En obligeant par décret les pays considérés comme « inamicaux » à l’égard de la Russie à payer leurs importations d’hydrocarbures en roubles à compter du 1er avril 2022, Vladimir Poutine a créé un climat de confusion et a démontré que la Russie pourrait tout bonnement s’arroger le droit de « fermer le robinet ». Quiconque s’aliène Moscou devra en payer les lourdes conséquences : ce ne sont pas la Pologne et la Bulgarie qui affirmeront le contraire. Le 27 avril 2022, Moscou a interrompu les livraisons de gaz aux deux pays après qu’ils aient refusé de payer en roubles dans le cadre du nouvel arrangement stipulé par le chef du Kremlin.
Conclusion
L’invasion de l’Ukraine a été le catalyseur d’une prise de conscience délicate pour l’Union européenne : qu’elle est extrêmement dépendante de la Russie pour son approvisionnement en une ressource vitale à son bon fonctionnement. Le souhait de pénaliser la Russie pour ses actions antidémocratiques se heurte à cette dure réalité et aux intérêts de pays comme l'Allemagne.
Une solution serait de multiplier les fournisseurs afin de ne pas devenir trop dépendant d'un seul pays, mais cela n'est pas toujours réalisable, en raison de considérations économiques, logistiques et géographiques : le gaz transporté par bateau est par exemple plus onéreux que le gaz russe obtenu via un réseau de pipelines, ce qui augmenterait considérablement les prix. Cela pousserait également l'UE à faire davantage affaire avec d'autres régimes autoritaires, comme entre autres l’Arabie saoudite et l’Iran pour le pétrole, et l’Algérie, les Emirats arabes unis et le Qatar pour le gaz. L’UE devrait également se fournir en pétrole de schiste et en GNL issu du gaz de schiste américain, présentés comme une alternative au gaz russe. Dynamisés par la guerre en Ukraine, les États-Unis, qui étaient déjà le premier producteur de gaz au monde, sont en outre devenus le premier exportateur de gaz au monde. La dépendance énergétique de l'Europe pourrait ainsi basculer de la Russie vers les États-Unis : le 1er mai 2022, le groupe industriel français Engie a par exemple signé un contrat d’approvisionnement d’une durée de quinze ans avec le producteur de GNL américain NextDecade.

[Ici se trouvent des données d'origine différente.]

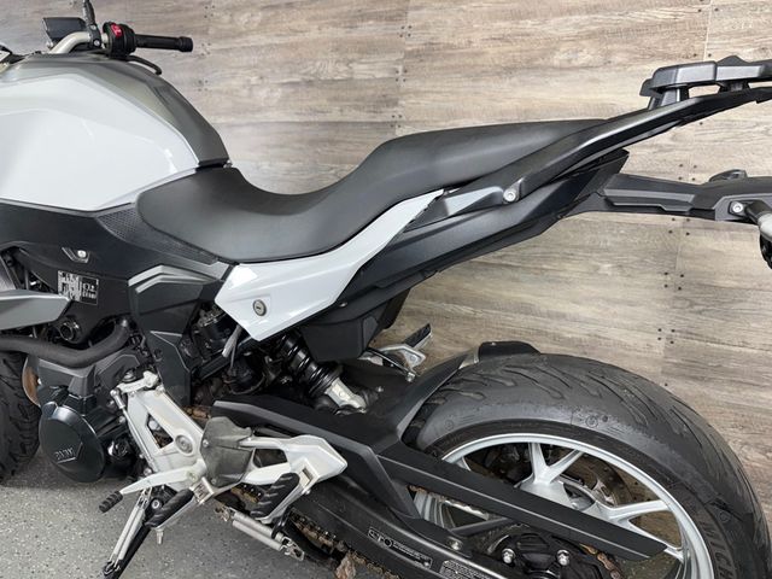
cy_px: 290
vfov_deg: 56.8
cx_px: 386
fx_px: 535
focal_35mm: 24
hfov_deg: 71.6
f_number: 1.78
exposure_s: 1/26
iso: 50
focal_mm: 6.76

Une autre stratégie viserait à réduire autant que faire se peut le recours aux énergies fossiles, mesure qui serait cohérente avec les exigences de la crise climatique actuelle. L’UE se doit de redoubler d'efforts pour assurer une transition vers les énergies renouvelables « l’équation écologique ne se résoudra pas sans jouer sur la demande : modifier en profondeur les chaînes de production et de consommation par la sobriété énergétique », notait l’économiste Mathias Reymond dans un article du Monde Diplomatique.
Si un embargo complet apparaît compliqué à instaurer, un équilibre semble envisageable – entre sobriété et recherche d’énergies et de fournisseurs alternatifs sans tomber dans une nouvelle dépendance – pour permettre à l’Europe de se libérer du joug énergétique coercitif de la Russie tout en évitant de financer indirectement sa « sale guerre ».